Allah swt. telah mengingatkan, “Dan apabila datang kepada mereka suatu berita tentang keamanan ataupun ketakutan, mereka lalu menyiarkannya. Dan  kalau mereka menyerahkannya kepada Rasul dan Ulil Amri di antara mereka, tentulah orang-orang yang ingin mengetahui kebenarannya (akan dapat) mengetahuinya dari mereka (Rasul dan Ulil Amri).” (Q.S 4:83).

Selain itu, media alternatif ini juga dibutuhkan untuk menjadi sarana dakwah, dengan memberikan pemahaman kepada umat akan peran strategis media dalam proses dakwah untuk membentuk kepribadian umat. Sekaligus menyadarkan umat akan masih lemahnya media Islam saat ini, sehingga membutuhkan dukungan dari semua komponen umat.

Dukungan terhadap kehadiran media alternatif ini harus diwujudkan dalam kinerja yang profesional. Seperti pengelolaan industri media yang mengedepankan kesejahteraan pelaku media, serta menekankan pemberitaan yang berpihak bagi kepentingan dakwah dan pembangunan generasi muda. Sehingga akan terwujud genersi muda muslim yang punya pemahaman memadai akan Islam.

Yang tak kalah pentingnya adalah melakukan regenerasi bagi pelaku media. Hal ini bisa dilakukan dengan menggandeng organisasi kepemudaan muslim untuk meningkatkan kemampuan kaum muda muslim dalam menyajikan pemikiran melalui mediu mtulisan, kapasitas untuk mengelola media serta kemampuan untuk melakukan inovasi dalam dunia jurnalistik sebagai sarana dakwah kontemporer.

★ ★ ★

*Butir Tugas a*.
Menurut teks pilihan, pihak mana yang dapat digandeng untuk melakukan regenerasi pelaku media?

★ ★ ★

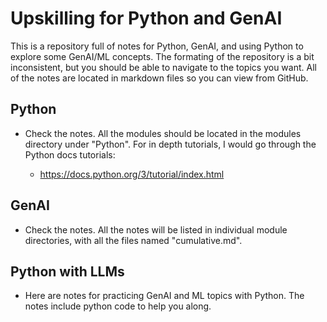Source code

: # Upskilling for Python and GenAI

This is a repository full of notes for Python, GenAI, and using Python to explore some GenAI/ML concepts. The formating of the repository is a bit inconsistent, but you should be able to navigate to the topics you want. All of the notes are located in markdown files so you can view from GitHub.

## Python

- Check the notes. All the modules should be located in the modules directory under "Python". For in depth tutorials, I would go through the Python docs tutorials:

    - https://docs.python.org/3/tutorial/index.html

## GenAI

- Check the notes. All the notes will be listed in individual module directories, with all the files named "cumulative.md". 

## Python with LLMs

- Here are notes for practicing GenAI and ML topics with Python. The notes include python code to help you along.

★ ★ ★

*Butir Tugas b*.
Susun ulang bentangan entri dari baris yang memuat "Python and GenAI" hingga akhir entri, kedua ujungnya termasuk, menjadi tabel Markdown dengan kolom No. untuk nomor urut dan Teks untuk isi baris. Lewati baris kosong.

*Jawaban Akhir a*.
Organisasi kepemudaan muslim.

*Jawaban Akhir b*.
| No. | Teks |
|---|---|
| 1 | : # Upskilling for Python and GenAI |
| 2 | This is a repository full of notes for Python, GenAI, and using Python to explore some GenAI/ML concepts. The formating of the repository is a bit inconsistent, but you should be able to navigate to the topics you want. All of the notes are located in markdown files so you can view from GitHub. |
| 3 | ## Python |
| 4 | - Check the notes. All the modules should be located in the modules directory under "Python". For in depth tutorials, I would go through the Python docs tutorials: |
| 5 |     - https://docs.python.org/3/tutorial/index.html |
| 6 | ## GenAI |
| 7 | - Check the notes. All the notes will be listed in individual module directories, with all the files named "cumulative.md".  |
| 8 | ## Python with LLMs |
| 9 | - Here are notes for practicing GenAI and ML topics with Python. The notes include python code to help you along. |